[Problem 1]:
Answer these questions using the hunting forum thread below:
(a) According to 35 Whelen, until what date can coyotes and hogs be killed with small game weapons?
(b) What muzzle loader does jbogg say has worked well on hogs?
(c) For about how much did livinoutdoors get the basic model?
[Problem 2]:
From the hunting forum thread below, extract the passage that starts with "## WoodlandScout82 (Dec 12, 2021)" and goes on through "over the years.".
[Problem 3]:
Decide whether each statement agrees with the hunting forum thread below. Answer yes or no and quote the words from the thread that settle it.
(a) jbogg says muzzle loaders are a legal option during turkey season.
(b) livinoutdoors bought a model with a scope.
(c) WoodlandScout82 has done well with LR .22 rimfires.

[Document section]:
------------------------------------

I saw it , was just confused about it from the other pages.


----------



## WoodlandScout82 (Dec 11, 2021)

So this means I can't go after coyotes on Cohutta with my .25-06 during furbearer season? If that's so, then my last season at Cohutta is over...


----------



## 35 Whelen (Dec 11, 2021)

WoodlandScout82 said:


> So this means I can't go after coyotes on Cohutta with my .25-06 during furbearer season? If that's so, then my last season at Cohutta is over...



You can kill all the coyotes and hogs you want to from now until February 28th, just have to use small game weapons.


----------



## Professor (Dec 11, 2021)

35 Whelen said:


> You can kill all the coyotes and hogs you want to from now until February 28th, just have to use small game weapons.


A really good reason to go buy a nice 22 mag or 17 caliber rifle.


----------



## jbogg (Dec 11, 2021)

Professor said:


> A really good reason to go buy a nice 22 mag or 17 caliber rifle.



Don’t forget that muzzle loaders are also a legal option during small game as well as turkey season, so close to eight months of hog hunting on public land if you choose to.  My inexpensive .50 cal CVA wolf has worked well on hogs over the past few years.


----------



## livinoutdoors (Dec 12, 2021)

Yep, get a muzzle loader. I got a cva wolf on the advice of @jbogg and others and seems great so far. I got a nice basic black iron sights model for a couple hundred bucks. Very easy to carry and shoot.


----------



## WoodlandScout82 (Dec 12, 2021)

Professor said:


> A really good reason to go buy a nice 22 mag or 17 caliber rifle.


 I've done pretty well with the LR variety of .22 rimfires over the years.


----------

------------------------------------

[Provided data]:
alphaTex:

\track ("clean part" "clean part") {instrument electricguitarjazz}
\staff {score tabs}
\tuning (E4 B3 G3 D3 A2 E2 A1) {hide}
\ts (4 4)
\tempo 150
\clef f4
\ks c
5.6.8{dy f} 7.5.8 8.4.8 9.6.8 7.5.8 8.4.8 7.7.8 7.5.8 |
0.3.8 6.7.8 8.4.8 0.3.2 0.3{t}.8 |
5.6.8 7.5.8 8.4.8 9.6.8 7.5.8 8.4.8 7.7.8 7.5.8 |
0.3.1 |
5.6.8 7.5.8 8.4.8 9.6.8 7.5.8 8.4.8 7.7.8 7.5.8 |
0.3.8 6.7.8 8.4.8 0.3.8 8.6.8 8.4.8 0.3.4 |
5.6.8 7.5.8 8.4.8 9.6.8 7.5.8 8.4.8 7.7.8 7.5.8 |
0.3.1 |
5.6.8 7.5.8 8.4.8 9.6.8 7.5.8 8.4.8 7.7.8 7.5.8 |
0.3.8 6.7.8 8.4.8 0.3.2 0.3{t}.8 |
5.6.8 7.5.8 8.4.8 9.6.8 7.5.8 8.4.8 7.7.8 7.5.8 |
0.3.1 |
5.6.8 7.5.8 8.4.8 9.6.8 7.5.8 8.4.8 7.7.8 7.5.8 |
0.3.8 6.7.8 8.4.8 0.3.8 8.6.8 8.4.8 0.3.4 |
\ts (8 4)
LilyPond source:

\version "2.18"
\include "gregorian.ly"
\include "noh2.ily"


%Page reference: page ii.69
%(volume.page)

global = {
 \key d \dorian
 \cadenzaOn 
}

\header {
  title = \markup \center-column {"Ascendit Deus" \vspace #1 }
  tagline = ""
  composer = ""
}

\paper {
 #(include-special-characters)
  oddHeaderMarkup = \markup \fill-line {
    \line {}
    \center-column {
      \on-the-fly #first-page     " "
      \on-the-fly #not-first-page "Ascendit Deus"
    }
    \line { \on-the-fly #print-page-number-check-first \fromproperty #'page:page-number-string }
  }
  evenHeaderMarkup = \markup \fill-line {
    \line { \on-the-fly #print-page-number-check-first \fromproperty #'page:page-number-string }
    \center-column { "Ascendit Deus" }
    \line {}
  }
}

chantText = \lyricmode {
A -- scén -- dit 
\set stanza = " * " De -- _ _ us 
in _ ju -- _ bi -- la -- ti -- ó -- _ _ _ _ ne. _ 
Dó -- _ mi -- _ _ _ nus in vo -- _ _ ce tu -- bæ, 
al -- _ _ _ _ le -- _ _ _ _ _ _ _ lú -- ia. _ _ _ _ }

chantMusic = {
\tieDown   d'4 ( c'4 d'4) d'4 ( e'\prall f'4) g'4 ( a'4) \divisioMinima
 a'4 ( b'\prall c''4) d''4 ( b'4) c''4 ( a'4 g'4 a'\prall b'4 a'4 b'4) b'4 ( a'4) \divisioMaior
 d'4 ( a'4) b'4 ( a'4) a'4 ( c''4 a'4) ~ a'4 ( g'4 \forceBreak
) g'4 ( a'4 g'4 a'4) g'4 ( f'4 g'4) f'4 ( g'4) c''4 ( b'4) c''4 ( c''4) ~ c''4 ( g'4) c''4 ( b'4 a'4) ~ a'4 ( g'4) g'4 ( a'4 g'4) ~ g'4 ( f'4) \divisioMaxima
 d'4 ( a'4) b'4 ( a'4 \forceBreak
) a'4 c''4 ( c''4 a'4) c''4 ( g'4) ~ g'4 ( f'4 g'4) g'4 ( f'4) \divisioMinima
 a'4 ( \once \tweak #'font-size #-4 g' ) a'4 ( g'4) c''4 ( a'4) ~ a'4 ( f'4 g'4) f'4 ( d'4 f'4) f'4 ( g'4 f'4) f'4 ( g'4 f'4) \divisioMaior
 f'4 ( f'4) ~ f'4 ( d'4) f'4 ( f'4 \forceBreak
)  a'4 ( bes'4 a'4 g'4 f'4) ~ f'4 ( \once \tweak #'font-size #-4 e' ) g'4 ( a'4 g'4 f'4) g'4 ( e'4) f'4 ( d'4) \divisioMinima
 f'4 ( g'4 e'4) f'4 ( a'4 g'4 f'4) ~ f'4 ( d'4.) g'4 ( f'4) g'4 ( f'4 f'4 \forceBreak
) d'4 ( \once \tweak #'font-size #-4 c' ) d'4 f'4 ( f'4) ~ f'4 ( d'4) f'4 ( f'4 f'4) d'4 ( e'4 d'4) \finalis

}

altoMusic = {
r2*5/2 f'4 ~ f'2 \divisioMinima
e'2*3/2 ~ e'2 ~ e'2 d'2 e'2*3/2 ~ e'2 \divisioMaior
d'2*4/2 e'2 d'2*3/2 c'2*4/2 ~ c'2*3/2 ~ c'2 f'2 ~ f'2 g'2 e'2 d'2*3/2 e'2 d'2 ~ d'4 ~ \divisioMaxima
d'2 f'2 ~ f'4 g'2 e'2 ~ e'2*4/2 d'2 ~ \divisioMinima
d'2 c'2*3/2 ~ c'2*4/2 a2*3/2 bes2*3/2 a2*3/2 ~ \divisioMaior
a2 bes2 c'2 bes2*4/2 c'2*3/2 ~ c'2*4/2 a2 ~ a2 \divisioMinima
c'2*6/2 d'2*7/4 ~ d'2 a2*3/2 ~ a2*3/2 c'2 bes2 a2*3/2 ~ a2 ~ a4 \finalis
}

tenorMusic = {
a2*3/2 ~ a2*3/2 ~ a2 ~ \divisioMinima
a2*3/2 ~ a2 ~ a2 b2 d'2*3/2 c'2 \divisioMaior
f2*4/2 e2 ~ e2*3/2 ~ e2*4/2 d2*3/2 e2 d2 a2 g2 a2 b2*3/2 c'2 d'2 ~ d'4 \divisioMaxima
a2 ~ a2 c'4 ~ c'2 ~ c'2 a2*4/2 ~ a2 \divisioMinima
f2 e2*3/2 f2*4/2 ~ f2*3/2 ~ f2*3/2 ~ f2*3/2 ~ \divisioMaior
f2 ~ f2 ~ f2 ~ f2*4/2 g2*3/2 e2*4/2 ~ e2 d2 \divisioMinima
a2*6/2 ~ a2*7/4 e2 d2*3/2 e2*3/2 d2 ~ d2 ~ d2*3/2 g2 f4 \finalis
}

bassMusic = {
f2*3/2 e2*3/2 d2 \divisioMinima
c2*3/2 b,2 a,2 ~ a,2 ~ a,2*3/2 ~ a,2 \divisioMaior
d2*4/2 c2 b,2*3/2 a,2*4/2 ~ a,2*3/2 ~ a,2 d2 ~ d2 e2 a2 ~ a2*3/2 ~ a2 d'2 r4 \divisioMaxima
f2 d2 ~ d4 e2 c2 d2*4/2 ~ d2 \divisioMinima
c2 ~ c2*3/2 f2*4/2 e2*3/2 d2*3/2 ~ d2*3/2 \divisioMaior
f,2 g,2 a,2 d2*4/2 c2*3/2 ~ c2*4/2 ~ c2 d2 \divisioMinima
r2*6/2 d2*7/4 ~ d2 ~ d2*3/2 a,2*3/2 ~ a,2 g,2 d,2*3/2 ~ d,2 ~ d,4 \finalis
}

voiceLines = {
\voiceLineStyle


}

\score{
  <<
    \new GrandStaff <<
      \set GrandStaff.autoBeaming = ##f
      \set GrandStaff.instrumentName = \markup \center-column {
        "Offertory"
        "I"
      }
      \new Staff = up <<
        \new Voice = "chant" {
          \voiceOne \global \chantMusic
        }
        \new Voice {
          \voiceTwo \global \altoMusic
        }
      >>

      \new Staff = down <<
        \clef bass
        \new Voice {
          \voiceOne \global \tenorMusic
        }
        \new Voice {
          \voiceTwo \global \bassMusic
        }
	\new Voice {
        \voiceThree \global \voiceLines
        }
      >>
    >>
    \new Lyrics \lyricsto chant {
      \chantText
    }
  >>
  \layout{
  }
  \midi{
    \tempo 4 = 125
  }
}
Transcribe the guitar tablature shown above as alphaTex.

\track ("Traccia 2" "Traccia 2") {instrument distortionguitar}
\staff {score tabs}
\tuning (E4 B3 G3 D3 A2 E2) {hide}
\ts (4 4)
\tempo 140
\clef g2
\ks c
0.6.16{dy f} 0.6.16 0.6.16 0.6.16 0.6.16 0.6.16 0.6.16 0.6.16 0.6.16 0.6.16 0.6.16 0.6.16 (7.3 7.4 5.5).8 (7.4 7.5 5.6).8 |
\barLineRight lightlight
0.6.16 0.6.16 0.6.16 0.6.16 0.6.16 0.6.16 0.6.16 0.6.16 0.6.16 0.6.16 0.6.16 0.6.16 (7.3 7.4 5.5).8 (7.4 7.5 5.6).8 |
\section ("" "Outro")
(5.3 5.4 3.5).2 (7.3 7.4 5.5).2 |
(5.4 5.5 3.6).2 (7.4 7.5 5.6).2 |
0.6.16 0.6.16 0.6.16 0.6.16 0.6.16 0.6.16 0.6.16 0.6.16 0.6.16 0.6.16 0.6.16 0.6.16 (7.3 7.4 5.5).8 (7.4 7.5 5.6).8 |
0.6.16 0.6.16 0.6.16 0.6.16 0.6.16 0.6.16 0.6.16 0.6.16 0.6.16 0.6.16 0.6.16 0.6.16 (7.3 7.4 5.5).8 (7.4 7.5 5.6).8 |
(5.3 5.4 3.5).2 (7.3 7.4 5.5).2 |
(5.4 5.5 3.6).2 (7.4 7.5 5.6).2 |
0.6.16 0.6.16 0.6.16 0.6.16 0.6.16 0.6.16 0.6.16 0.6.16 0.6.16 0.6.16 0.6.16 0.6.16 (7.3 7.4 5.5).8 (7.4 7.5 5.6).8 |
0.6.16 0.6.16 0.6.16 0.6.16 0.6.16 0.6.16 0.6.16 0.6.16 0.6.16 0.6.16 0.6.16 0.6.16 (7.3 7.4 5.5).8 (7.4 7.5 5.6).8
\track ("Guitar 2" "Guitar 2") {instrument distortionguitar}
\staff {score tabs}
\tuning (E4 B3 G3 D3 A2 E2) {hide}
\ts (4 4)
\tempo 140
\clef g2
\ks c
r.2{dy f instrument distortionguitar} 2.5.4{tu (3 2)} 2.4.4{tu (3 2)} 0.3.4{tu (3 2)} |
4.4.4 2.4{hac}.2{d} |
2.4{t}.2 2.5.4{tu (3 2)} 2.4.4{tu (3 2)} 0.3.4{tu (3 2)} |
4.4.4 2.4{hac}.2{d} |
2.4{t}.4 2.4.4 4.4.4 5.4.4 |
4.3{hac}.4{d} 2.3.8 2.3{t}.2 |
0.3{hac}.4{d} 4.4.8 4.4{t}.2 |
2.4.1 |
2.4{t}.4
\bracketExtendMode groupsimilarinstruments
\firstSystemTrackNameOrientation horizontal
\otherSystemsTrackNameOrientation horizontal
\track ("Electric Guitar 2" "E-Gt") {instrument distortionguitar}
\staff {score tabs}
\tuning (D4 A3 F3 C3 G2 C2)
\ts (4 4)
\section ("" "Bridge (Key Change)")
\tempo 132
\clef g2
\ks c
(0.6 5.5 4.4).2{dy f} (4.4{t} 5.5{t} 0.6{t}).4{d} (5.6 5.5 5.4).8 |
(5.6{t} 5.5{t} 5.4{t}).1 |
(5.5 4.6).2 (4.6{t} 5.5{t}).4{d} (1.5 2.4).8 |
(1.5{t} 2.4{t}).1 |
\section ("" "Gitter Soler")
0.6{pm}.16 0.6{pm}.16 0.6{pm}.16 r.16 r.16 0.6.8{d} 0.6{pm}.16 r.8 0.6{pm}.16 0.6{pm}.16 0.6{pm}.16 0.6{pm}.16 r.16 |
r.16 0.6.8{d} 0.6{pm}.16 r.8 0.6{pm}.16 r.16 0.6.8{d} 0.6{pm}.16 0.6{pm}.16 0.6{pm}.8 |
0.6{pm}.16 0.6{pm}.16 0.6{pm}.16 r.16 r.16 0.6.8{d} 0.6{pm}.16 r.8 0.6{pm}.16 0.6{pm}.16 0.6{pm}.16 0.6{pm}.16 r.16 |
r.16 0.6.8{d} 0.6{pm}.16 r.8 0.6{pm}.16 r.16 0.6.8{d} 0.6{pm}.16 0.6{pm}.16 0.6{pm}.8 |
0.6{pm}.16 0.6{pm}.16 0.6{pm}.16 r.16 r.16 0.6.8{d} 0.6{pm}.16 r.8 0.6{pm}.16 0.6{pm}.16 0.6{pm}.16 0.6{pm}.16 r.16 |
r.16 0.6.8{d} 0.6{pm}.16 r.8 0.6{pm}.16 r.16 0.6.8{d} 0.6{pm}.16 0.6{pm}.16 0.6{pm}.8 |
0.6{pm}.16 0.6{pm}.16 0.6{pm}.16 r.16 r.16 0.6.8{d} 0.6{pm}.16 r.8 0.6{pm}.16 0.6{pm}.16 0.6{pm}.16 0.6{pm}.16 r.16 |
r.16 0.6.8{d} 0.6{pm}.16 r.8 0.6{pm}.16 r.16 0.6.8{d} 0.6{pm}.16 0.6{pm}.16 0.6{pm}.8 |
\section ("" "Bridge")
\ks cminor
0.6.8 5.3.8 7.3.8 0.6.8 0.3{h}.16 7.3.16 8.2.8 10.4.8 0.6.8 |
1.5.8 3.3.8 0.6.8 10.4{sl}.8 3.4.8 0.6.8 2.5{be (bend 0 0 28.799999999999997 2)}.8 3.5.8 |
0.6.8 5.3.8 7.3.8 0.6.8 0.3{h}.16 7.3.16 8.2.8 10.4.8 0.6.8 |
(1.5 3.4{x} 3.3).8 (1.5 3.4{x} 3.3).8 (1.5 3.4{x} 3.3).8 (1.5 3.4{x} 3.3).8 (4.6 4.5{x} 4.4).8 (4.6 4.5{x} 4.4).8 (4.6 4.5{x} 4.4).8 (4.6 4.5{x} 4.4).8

------------------------------------

[Full answer 1]:
(a) February 28th
(b) An inexpensive .50 cal CVA wolf
(c) A couple hundred bucks

[Full answer 2]:
## WoodlandScout82 (Dec 12, 2021)

Professor said:


> A really good reason to go buy a nice 22 mag or 17 caliber rifle.


 I've done pretty well with the LR variety of .22 rimfires over the years.

[Full answer 3]:
(a) Yes: "muzzle loaders are also a legal option during small game as well as turkey season"
(b) No: "I got a nice basic black iron sights model"
(c) Yes: "I've done pretty well with the LR variety of .22 rimfires over the years."